In other words, it doesn't matter how much I charge for the software (note the FSF charges $5000 for their deluxe Free Software bundle), it only matters how much you made with my software.
Cisco is lucky that the FSF is as nice as they are.
Oh please. That's why I called it a "port" to Mono. Granted moving from .NET with Winforms won't be as easy as dropping your assemblies on a Linux box, but it certainly won't be as hard as rewriting the whole thing again from scratch. Not only are the Mono folks teaming up with the Wine guys to create a Winforms library that should be very compatible with Microsoft's Winforms library, but the GTK# library should be mostly source compatible.
In short, porting your application should take a little global search and replace and a bit of testing. That's a fair sight better than rewriting in some other language.
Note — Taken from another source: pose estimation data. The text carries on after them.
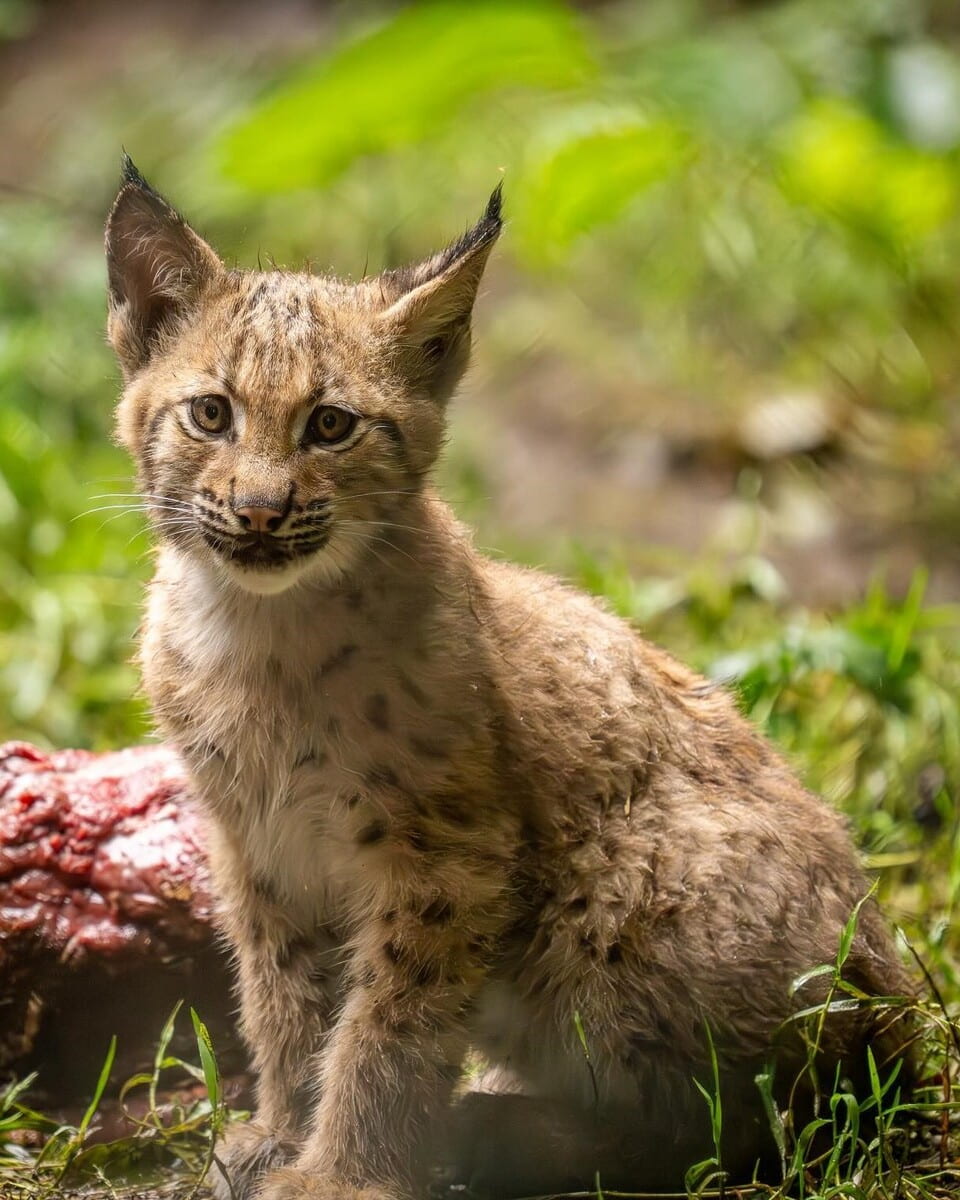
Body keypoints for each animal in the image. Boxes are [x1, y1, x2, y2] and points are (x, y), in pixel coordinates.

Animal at [108, 162, 912, 1200]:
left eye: (330, 426)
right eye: (212, 413)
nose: (258, 512)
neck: (254, 623)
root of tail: (901, 1004)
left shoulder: (447, 854)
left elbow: (389, 1024)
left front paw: (341, 1174)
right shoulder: (257, 843)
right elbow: (284, 999)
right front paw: (283, 1132)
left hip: (620, 890)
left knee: (751, 1124)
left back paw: (495, 1137)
Ah good point. The FSF wouldn't want me to use the world "steal" either. Linksys violated the FSF's copyrights, but they did not steal.
Good catch. Carry on.
I can't tell whether you are being sarcastic, but you are 100% correct. There are plenty of folks willing to share their source under a more permissive license. Using GPLed code, and then painting the FSF in a bad light because they are protecting their copyrighted material is just poor form.
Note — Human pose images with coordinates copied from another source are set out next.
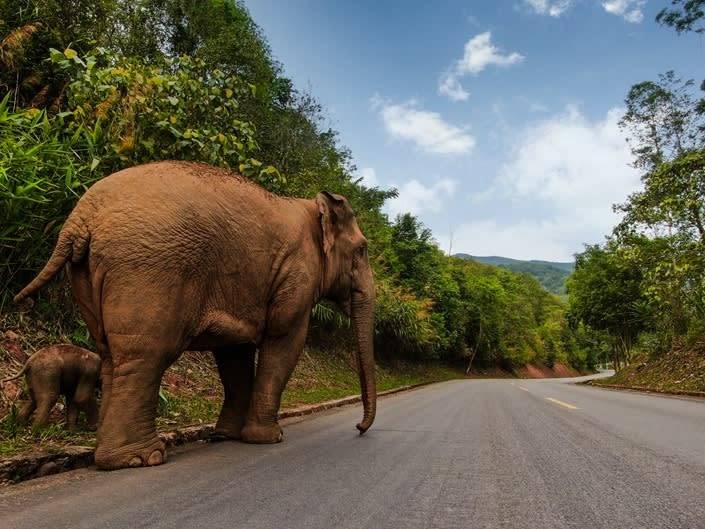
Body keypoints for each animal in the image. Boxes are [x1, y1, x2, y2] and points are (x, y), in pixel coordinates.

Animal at [13, 160, 376, 466]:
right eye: (362, 249)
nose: (359, 427)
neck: (311, 205)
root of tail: (80, 218)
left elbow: (234, 354)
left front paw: (226, 436)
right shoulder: (296, 274)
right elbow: (284, 341)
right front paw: (270, 438)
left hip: (86, 275)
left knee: (110, 355)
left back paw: (113, 452)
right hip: (149, 270)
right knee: (145, 355)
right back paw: (140, 458)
Chances are good that it was easier to "borrow" Linux than to make the BSD code do what Linksys needed, and now they are paying the piper. The fact of the matter is that licensing matters.
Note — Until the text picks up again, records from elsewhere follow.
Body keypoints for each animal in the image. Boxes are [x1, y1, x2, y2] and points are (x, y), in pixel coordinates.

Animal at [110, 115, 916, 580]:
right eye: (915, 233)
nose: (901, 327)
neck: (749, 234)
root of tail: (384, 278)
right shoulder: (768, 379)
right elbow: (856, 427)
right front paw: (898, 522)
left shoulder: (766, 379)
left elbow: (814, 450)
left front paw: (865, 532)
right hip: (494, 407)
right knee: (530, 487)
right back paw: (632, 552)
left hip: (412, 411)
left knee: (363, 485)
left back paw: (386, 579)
Exactly. The reason that Linksys was able to sell 400,000 units is that they stole a jump on their competitors by using Free Software as the base of their product. They didn't write that software and the license that Linux is distributed under is very explicit. Linksys sold nearly a half million units of a product that someone else did the bulk of the work developing and now they want to complain about the terms?
That's just ridiculous.
The reason that Cisco is going to settle is that they know that if they didn't settle they would lose,be forced to cough up the source code, and pay damages to boot. They are fortunate that they stole from the FSF and not someone else.
Yes, and the folks writing applications for VMS back in the day thought that was a good idea too, as did the folks writing VB code before it became VB.Net. People that sold toolkits that allowed for migrations away from poor platform choices have traditionally made pretty good money. Especially when the legacy platform was popular.
Anyway you slice it Free Software hackers who are working on development tools have to find some way to entice Windows developers, because Windows is where all of the development happens nowadays. Current day Pythonistas, Perl Monks, and Java developers all (at one point) probably had to be lured away from Windows development. Making it easy to port .NET applications is likely to be a fairly successful enticement. I personally wish that Miguel's prodigious talents were focused on Python, because that is what I am using, but I can understand why he is targetting .NET.
The people who are really cranky with Miguel are the Java folks. After all, they have been the heir apparent to usurp Microsoft's spot at the top of the development totem pole for a long time, and .NET is starting to look like it is going to take the wind out of the Java sails. Unfortunately, Sun completely failed to convert the Free Software camp (mostly due to their licensing issues), and they never did deliver a sensible way to develop GUI applications.
Mono, on the other hand, is poised to deliver both a compelling set of server-side tools, and an even more compelling set of client-side tools. The fact that Mono itself is cross-platform (it runs nearly everywhere) and the fact that it is fairly easy to port .NET code, and you end up with a very compelling case.